What, no? Then see my blogpost “Technologically Challenged – Part Deux, 5/15/19. In fact, the conservation easement deduction is a hot topic with IRS; the online megablog Accounting Today had a piece on it yesterday.
Kev and the als may well have the Oakbrook issues, so Judge Mark V Holmes ordered supplemental briefing, lest these points be precluded from appellate review.
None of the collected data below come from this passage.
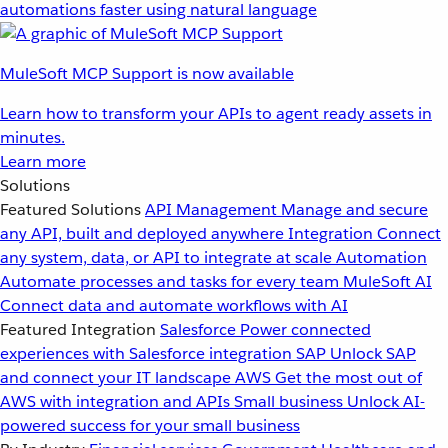
automations faster using natural language
MuleSoft MCP Support is now available
Learn how to transform your APIs to agent ready assets in
minutes.
Learn more
Solutions
Featured Solutions
API Management
Manage and secure
any API, built and deployed anywhere
Integration
Connect
any system, data, or API to integrate at scale
Automation
Automate processes and tasks for every team
MuleSoft AI
Connect data and automate workflows with AI
Featured Integration
Salesforce
Power connected
experiences with Salesforce integration
SAP
Unlock SAP
and connect your IT landscape
AWS
Get the most out of
AWS with integration and APIs
Small business
Unlock AI-
powered success for your small business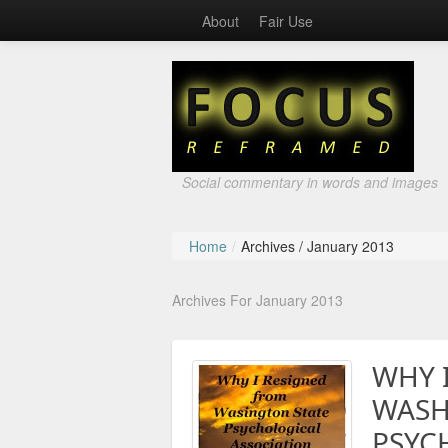
About
Fair Use
Social commentary in words and images
Home
/
Archives /
January 2013
Archives For January 2013
WHY 
WASH
PSYC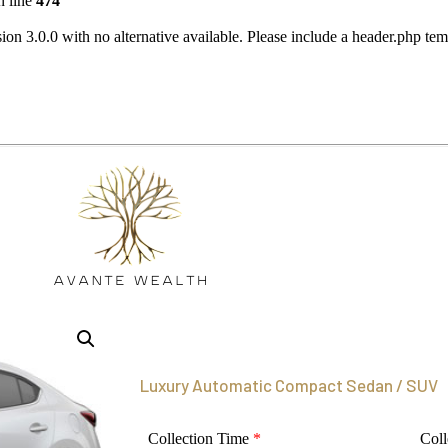
 line
474
ion 3.0.0 with no alternative available. Please include a header.php te
Luxury Automatic Compact Sedan / SUV
Collection Time
*
Coll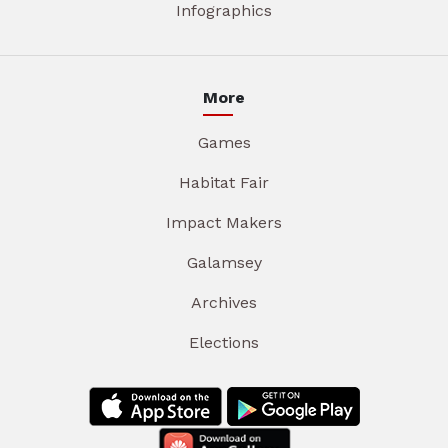
Infographics
More
Games
Habitat Fair
Impact Makers
Galamsey
Archives
Elections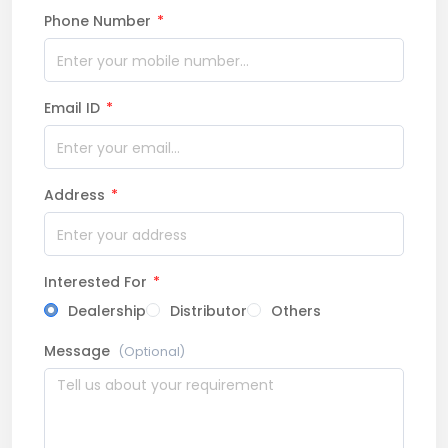
Phone Number
*
Email ID
*
Address
*
Interested For
*
Dealership
Distributor
Others
Message
(Optional)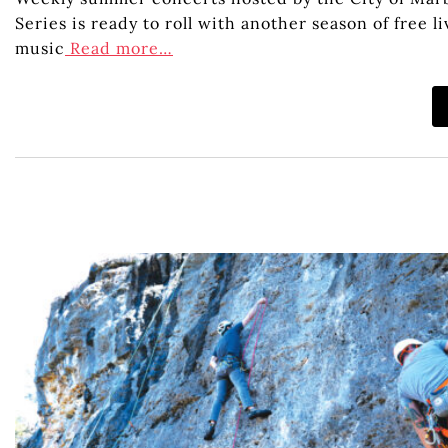
Series is ready to roll with another season of free
music
Read more…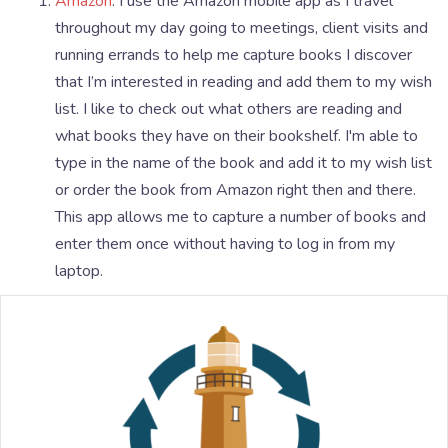
Amazon
: I use the Amazon mobile app as I travel
throughout my day going to meetings, client visits and
running errands to help me capture books I discover
that I’m interested in reading and add them to my wish
list. I like to check out what others are reading and
what books they have on their bookshelf. I'm able to
type in the name of the book and add it to my wish list
or order the book from Amazon right then and there.
This app allows me to capture a number of books and
enter them once without having to log in from my
laptop.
“Respondent duly filed a supplemental brief… in which he argued about the validity and application of the regulation that is being contested in Oakbrook. Petitioners have done likewise. …respondent moved for leave to file a first supplement to his reply brief. It shows the coordination of arguments across the spectrum of conservation-easement cases that the Court was encouraging. We will accordingly allow it to be filed. Respondent likewise moved to reopen the record to add the administrative record of the rulemaking. We don’t think this is quite the right pigeonhole—the record of an administrative rulemaking is a legal resource, and the Court’s request for its production in Oakbrook was analogous to asking a party to produce an unpublished opinion that couldn’t be found online. (In an ideal world, the administrative record would be on a website somewhere for all to access and cite, but it is so bulky that it has defeated our Court’s efforts to make it available online.).” Order, at pp. 1-2.
But the record does get reopened. So maybe, just maybe, we will get the whole saga.